** Teks yang Diberikan **

◇ ◇ ◇ ◇ ◇ ◇ ◇

NEWS VIDEO : Dinilai Lecehkan Prosesi Adat Melayu, Ahmad Makruf Maulana Minta Maaf Lewat Video

KEPRINEWS.CO.ID, BATAM – Sebuah video durasi 1.29 Menit pernyataan Ahmad Makruf Maulana, Ketua DPD Partai Golkar Provinsi Kepri minta maaf secara terbuka terkait Dinilai Lecehkan Prosesi Tepung Tawar.

Video Didapat KepriNews.co.id Minggu (08/03/2020), Berikut video ernyataan Ahmad Makruf Maulana, Ketua DPD Partai Golkar Provinsi Kepri minta maaf .

Sebelumnya, Ahmad Makruf Maulana, Ketua DPD Partai Golkar Provinsi Kepri yang baru saja terpilih secara aklamasi pada Musda Partai Golkar Kepri, akhirnya meminta maaf kepada Lembaga Adat Melayu (LAM) Terkait Dinilai Lecehkan Prosesi Tepung Tawar.

BACA JUGA WAK :

Hosting Unlimited Indonesia

Permintaan maaf Makruf ini disampaikan langsung oleh Ketua Kadin Kepri itu, di depan para pengurus LAM Batam di Gedung LAM Batamcentre, Jumat (6/3/2020) malam sekitar pukul 21.00 WIB.

Makruf datang didampingi oleh Ketua Partai Golkar Batam, Ruslan Ali Washyim, dan diterima oleh para pengurus LAM Batam diantaranya Sekertaris Umum LAM Batam, Yang Mulia Raja Muhammad Amin, Wakil Sekretaris Yang Mulia Raja Erwan dan Wakil Sekretaris Datok Candra Ibrahim, serta para pengurus lainnya.

◇ ◇ ◇ ◇ ◇ ◇ ◇

** Perintah Tugas **
Bisakah Anda menuliskan ulang bagian teks berita di atas, mulai dari "Permintaan maaf Makruf" dan terus sampai "para pengurus lainnya.", tanpa mengubah satu kata pun? Materi di bawah ini tidak berhubungan dengan teks berita di atas.

◇ ◇ ◇ ◇ ◇ ◇ ◇

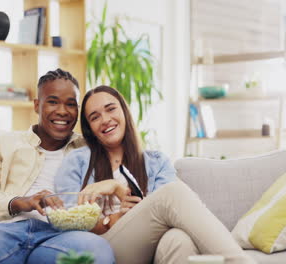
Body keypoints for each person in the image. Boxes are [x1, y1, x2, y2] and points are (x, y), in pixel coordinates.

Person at [55, 85, 256, 264]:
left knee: (179, 240)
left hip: (154, 245)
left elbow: (165, 214)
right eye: (95, 117)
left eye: (110, 109)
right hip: (105, 247)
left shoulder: (156, 162)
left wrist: (133, 206)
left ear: (124, 112)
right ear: (90, 129)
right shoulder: (77, 161)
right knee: (172, 192)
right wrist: (112, 217)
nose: (105, 119)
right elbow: (69, 224)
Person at [0, 69, 114, 264]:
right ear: (37, 105)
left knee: (96, 254)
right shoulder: (0, 142)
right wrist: (21, 202)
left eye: (71, 104)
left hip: (62, 236)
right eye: (53, 101)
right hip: (3, 230)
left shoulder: (90, 149)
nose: (62, 111)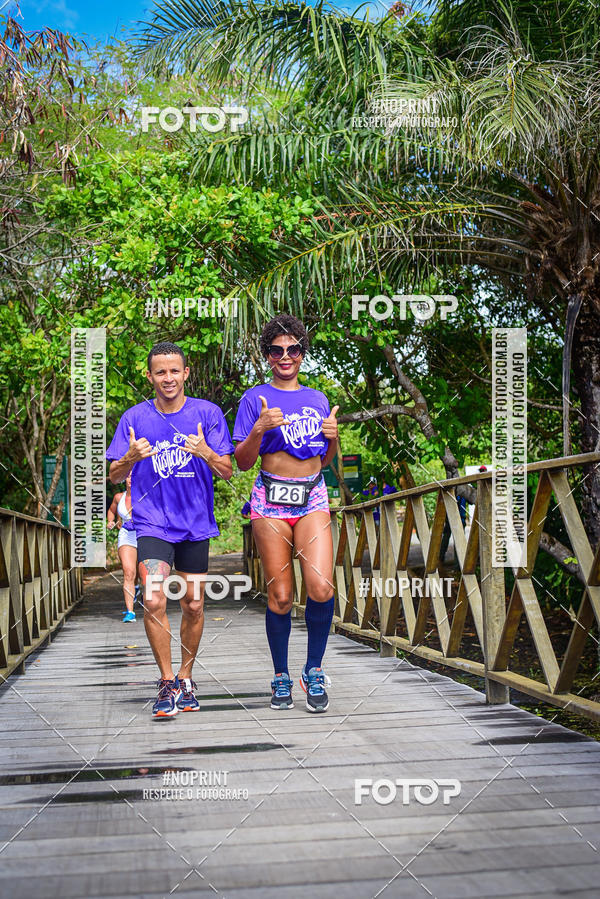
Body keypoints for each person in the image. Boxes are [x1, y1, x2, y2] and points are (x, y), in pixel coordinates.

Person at [106, 341, 234, 718]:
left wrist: (205, 452)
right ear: (149, 376)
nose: (168, 378)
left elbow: (227, 470)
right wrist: (129, 458)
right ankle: (165, 681)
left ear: (185, 373)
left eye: (174, 370)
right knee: (156, 600)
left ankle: (186, 676)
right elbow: (113, 473)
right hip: (152, 522)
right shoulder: (134, 417)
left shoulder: (207, 414)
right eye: (160, 372)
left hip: (195, 523)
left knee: (193, 604)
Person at [233, 314, 339, 713]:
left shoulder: (317, 398)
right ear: (267, 355)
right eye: (277, 350)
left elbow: (324, 459)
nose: (285, 356)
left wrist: (334, 439)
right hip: (270, 500)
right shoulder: (253, 398)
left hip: (312, 496)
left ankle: (313, 669)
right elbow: (242, 463)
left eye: (293, 349)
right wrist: (259, 428)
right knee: (280, 596)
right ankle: (280, 675)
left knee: (322, 588)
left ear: (302, 353)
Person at [107, 475, 139, 622]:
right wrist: (111, 521)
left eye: (135, 475)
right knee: (128, 572)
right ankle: (130, 612)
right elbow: (112, 511)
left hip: (145, 534)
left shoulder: (148, 495)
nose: (131, 478)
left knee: (145, 575)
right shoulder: (119, 497)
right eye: (129, 476)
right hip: (126, 535)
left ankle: (141, 592)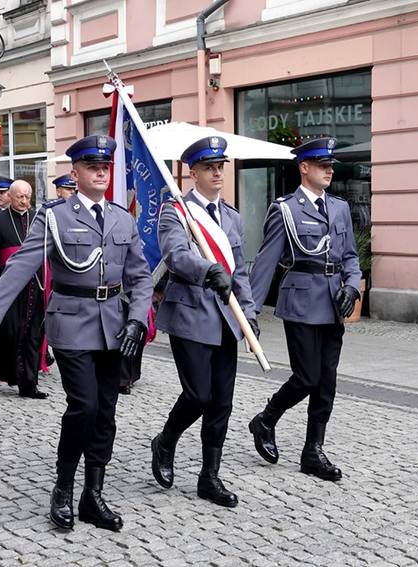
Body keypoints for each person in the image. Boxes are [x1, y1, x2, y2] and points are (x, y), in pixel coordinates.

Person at [0, 135, 152, 532]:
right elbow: (20, 267)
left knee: (106, 411)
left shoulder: (122, 218)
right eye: (92, 166)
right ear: (76, 173)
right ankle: (63, 490)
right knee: (83, 406)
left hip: (114, 326)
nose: (101, 171)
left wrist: (137, 318)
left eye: (106, 166)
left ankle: (92, 495)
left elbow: (140, 276)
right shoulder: (53, 218)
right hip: (71, 322)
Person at [150, 136, 256, 509]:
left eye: (220, 166)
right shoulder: (176, 211)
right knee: (198, 394)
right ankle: (166, 440)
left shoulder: (231, 216)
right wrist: (208, 269)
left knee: (221, 402)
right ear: (192, 172)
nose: (217, 172)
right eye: (209, 167)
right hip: (191, 313)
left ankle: (209, 476)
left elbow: (239, 270)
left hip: (227, 317)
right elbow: (176, 256)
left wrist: (250, 313)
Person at [247, 137, 361, 482]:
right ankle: (266, 419)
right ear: (304, 168)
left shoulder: (339, 208)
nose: (329, 170)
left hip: (332, 305)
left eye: (331, 165)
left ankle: (313, 450)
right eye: (322, 165)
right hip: (300, 302)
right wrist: (248, 312)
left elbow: (351, 257)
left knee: (327, 381)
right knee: (307, 377)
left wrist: (352, 286)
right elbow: (265, 262)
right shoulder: (285, 209)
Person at [0, 179, 47, 399]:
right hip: (7, 286)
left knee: (32, 334)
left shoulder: (38, 220)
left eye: (28, 197)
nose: (24, 201)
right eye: (20, 196)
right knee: (9, 333)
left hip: (35, 285)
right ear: (10, 196)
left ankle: (29, 383)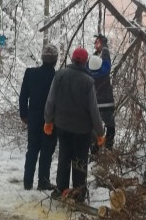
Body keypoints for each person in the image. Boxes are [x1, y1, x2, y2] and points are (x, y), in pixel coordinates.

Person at [44, 46, 106, 202]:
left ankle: (61, 190)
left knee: (64, 157)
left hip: (62, 126)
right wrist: (100, 132)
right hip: (82, 130)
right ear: (85, 63)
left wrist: (48, 121)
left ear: (72, 59)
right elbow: (94, 110)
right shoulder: (88, 81)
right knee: (80, 162)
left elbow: (50, 100)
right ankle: (78, 194)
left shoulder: (60, 75)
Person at [19, 44, 59, 190]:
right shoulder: (57, 76)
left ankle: (27, 182)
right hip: (51, 121)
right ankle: (43, 182)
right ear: (55, 60)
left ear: (42, 58)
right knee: (46, 152)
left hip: (33, 118)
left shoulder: (30, 73)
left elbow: (23, 95)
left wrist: (23, 114)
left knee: (32, 149)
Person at [89, 33, 116, 151]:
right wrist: (104, 46)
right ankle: (109, 149)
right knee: (110, 127)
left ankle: (95, 151)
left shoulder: (88, 72)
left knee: (94, 129)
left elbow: (90, 63)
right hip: (107, 104)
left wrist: (95, 55)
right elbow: (106, 60)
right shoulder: (104, 70)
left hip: (95, 105)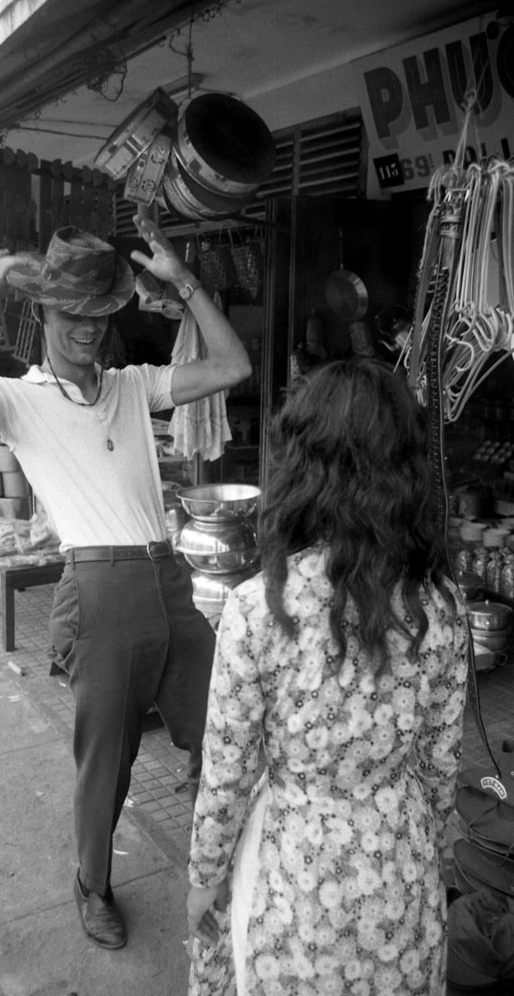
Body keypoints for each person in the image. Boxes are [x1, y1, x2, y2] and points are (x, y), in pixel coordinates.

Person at [0, 214, 252, 951]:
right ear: (43, 313)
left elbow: (231, 369)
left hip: (168, 578)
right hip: (99, 590)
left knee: (222, 737)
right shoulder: (18, 399)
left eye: (100, 317)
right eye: (71, 315)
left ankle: (214, 865)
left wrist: (184, 283)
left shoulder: (133, 385)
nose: (88, 332)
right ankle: (91, 885)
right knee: (107, 760)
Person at [186, 359, 469, 995]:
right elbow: (441, 771)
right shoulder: (442, 608)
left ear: (302, 466)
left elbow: (226, 775)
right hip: (400, 867)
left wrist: (203, 882)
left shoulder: (259, 608)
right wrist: (418, 838)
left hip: (293, 878)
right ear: (405, 471)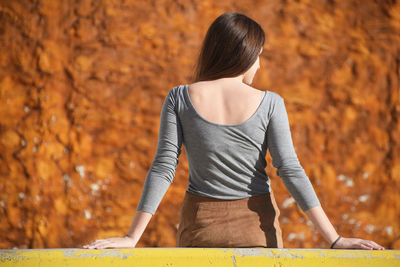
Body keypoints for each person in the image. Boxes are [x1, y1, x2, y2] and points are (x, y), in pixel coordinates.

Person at [83, 12, 385, 250]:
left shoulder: (179, 97)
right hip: (256, 232)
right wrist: (333, 238)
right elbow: (290, 170)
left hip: (198, 229)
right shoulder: (270, 103)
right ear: (246, 54)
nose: (260, 65)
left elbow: (164, 168)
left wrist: (131, 236)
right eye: (259, 55)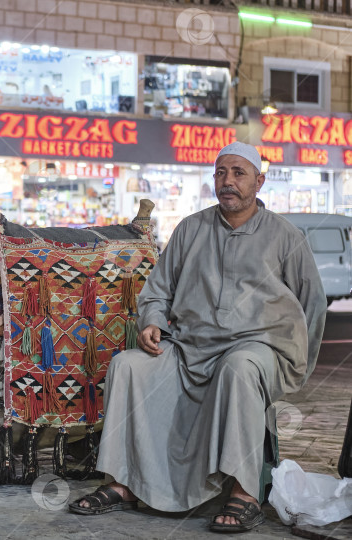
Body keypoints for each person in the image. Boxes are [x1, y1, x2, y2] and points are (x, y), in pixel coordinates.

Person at [69, 142, 327, 533]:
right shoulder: (191, 228)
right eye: (221, 173)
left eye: (238, 173)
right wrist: (152, 321)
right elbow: (157, 291)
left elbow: (314, 304)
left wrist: (295, 361)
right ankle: (121, 483)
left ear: (259, 181)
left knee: (238, 368)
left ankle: (244, 494)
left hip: (255, 349)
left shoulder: (285, 236)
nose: (228, 182)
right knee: (128, 365)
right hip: (188, 347)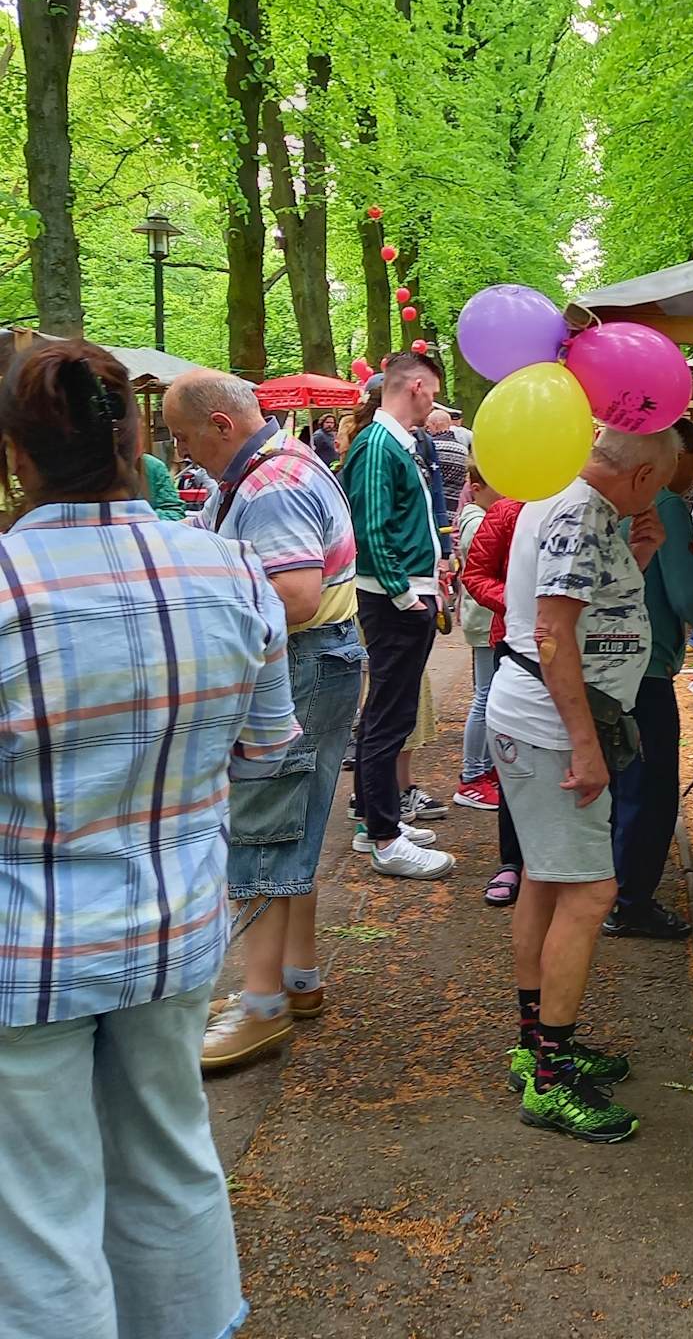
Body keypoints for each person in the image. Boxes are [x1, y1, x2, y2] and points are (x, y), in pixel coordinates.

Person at [0, 340, 298, 1339]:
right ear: (135, 440)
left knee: (39, 1215)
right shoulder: (230, 569)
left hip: (22, 953)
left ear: (16, 455)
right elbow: (267, 747)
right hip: (173, 930)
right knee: (171, 1159)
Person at [163, 369, 364, 1071]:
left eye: (184, 437)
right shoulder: (266, 470)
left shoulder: (269, 484)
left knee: (266, 827)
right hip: (319, 660)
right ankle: (296, 979)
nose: (182, 453)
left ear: (221, 426)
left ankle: (260, 1007)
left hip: (302, 660)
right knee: (293, 821)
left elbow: (296, 597)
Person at [488, 426, 677, 1142]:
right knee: (593, 892)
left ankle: (537, 1045)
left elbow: (582, 611)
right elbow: (552, 634)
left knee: (547, 878)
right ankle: (551, 1079)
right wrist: (586, 745)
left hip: (540, 720)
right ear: (643, 474)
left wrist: (638, 557)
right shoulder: (579, 510)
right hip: (550, 727)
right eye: (662, 482)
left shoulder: (570, 498)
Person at [606, 418, 693, 940]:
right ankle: (631, 902)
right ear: (672, 455)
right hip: (646, 668)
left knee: (623, 783)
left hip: (613, 665)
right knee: (652, 787)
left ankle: (613, 887)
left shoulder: (620, 500)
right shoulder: (665, 506)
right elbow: (685, 592)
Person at [341, 350, 456, 879]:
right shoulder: (378, 444)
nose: (434, 403)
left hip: (404, 594)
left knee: (388, 713)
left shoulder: (393, 443)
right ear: (414, 387)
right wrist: (403, 593)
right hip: (394, 600)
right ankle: (384, 836)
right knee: (389, 716)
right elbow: (370, 526)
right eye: (432, 392)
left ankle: (376, 821)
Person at [462, 489, 527, 907]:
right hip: (515, 643)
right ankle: (512, 860)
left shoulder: (589, 505)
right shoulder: (507, 511)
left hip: (579, 647)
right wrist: (515, 603)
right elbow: (476, 574)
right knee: (514, 754)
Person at [455, 460, 502, 812]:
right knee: (485, 697)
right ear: (477, 488)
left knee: (490, 695)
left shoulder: (482, 516)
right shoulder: (476, 521)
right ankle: (471, 776)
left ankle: (485, 767)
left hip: (487, 618)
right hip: (484, 620)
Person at [428, 405, 469, 515]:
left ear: (435, 425)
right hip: (455, 510)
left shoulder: (431, 447)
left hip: (435, 510)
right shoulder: (463, 450)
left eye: (429, 427)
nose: (428, 430)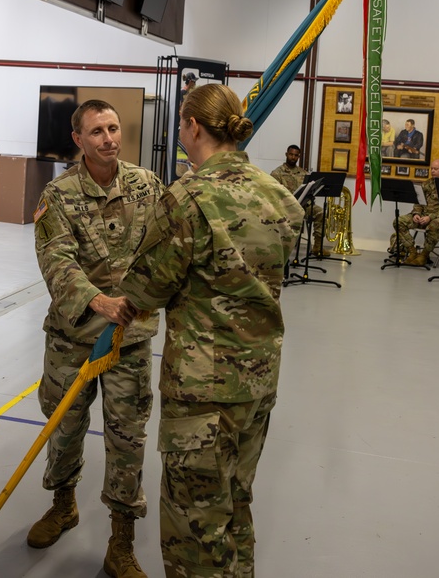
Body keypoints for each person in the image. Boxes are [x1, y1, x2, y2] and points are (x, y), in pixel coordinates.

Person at [120, 84, 304, 577]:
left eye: (180, 123)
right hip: (258, 380)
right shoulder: (280, 197)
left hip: (202, 389)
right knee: (236, 502)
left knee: (194, 525)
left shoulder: (187, 198)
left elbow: (146, 291)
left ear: (192, 127)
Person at [30, 99, 164, 577]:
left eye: (113, 128)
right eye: (97, 132)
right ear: (79, 140)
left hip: (129, 339)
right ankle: (63, 505)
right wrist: (96, 300)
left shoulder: (147, 185)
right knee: (63, 429)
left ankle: (121, 540)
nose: (109, 138)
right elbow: (55, 259)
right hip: (74, 336)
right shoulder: (59, 194)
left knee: (127, 438)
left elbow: (168, 245)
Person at [388, 157, 439, 266]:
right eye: (432, 169)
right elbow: (418, 202)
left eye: (436, 169)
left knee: (434, 225)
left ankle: (424, 255)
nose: (432, 171)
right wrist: (416, 213)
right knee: (399, 221)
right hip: (422, 216)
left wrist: (430, 217)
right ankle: (412, 251)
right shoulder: (426, 184)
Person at [271, 144, 328, 256]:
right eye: (291, 154)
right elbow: (273, 194)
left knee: (321, 212)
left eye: (296, 155)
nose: (293, 157)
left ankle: (317, 247)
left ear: (299, 157)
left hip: (303, 207)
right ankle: (281, 247)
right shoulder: (277, 173)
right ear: (286, 154)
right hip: (285, 209)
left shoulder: (304, 174)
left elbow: (310, 191)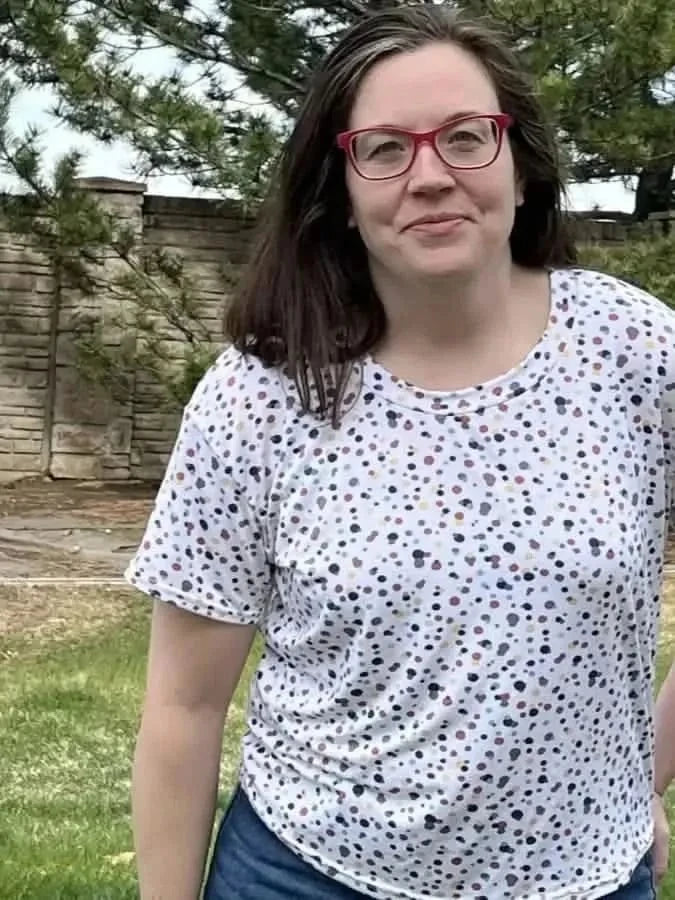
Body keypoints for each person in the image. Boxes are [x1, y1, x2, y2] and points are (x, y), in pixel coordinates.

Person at [124, 5, 675, 899]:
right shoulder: (260, 393)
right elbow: (184, 707)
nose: (429, 176)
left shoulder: (638, 352)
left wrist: (634, 774)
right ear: (338, 189)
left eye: (465, 136)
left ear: (522, 166)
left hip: (586, 881)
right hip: (306, 875)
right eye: (382, 149)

◇ ◇ ◇ ◇ ◇ ◇ ◇

** Jawaban Soal **
Permintaan maaf Makruf ini disampaikan langsung oleh Ketua Kadin Kepri itu, di depan para pengurus LAM Batam di Gedung LAM Batamcentre, Jumat (6/3/2020) malam sekitar pukul 21.00 WIB.

Makruf datang didampingi oleh Ketua Partai Golkar Batam, Ruslan Ali Washyim, dan diterima oleh para pengurus LAM Batam diantaranya Sekertaris Umum LAM Batam, Yang Mulia Raja Muhammad Amin, Wakil Sekretaris Yang Mulia Raja Erwan dan Wakil Sekretaris Datok Candra Ibrahim, serta para pengurus lainnya.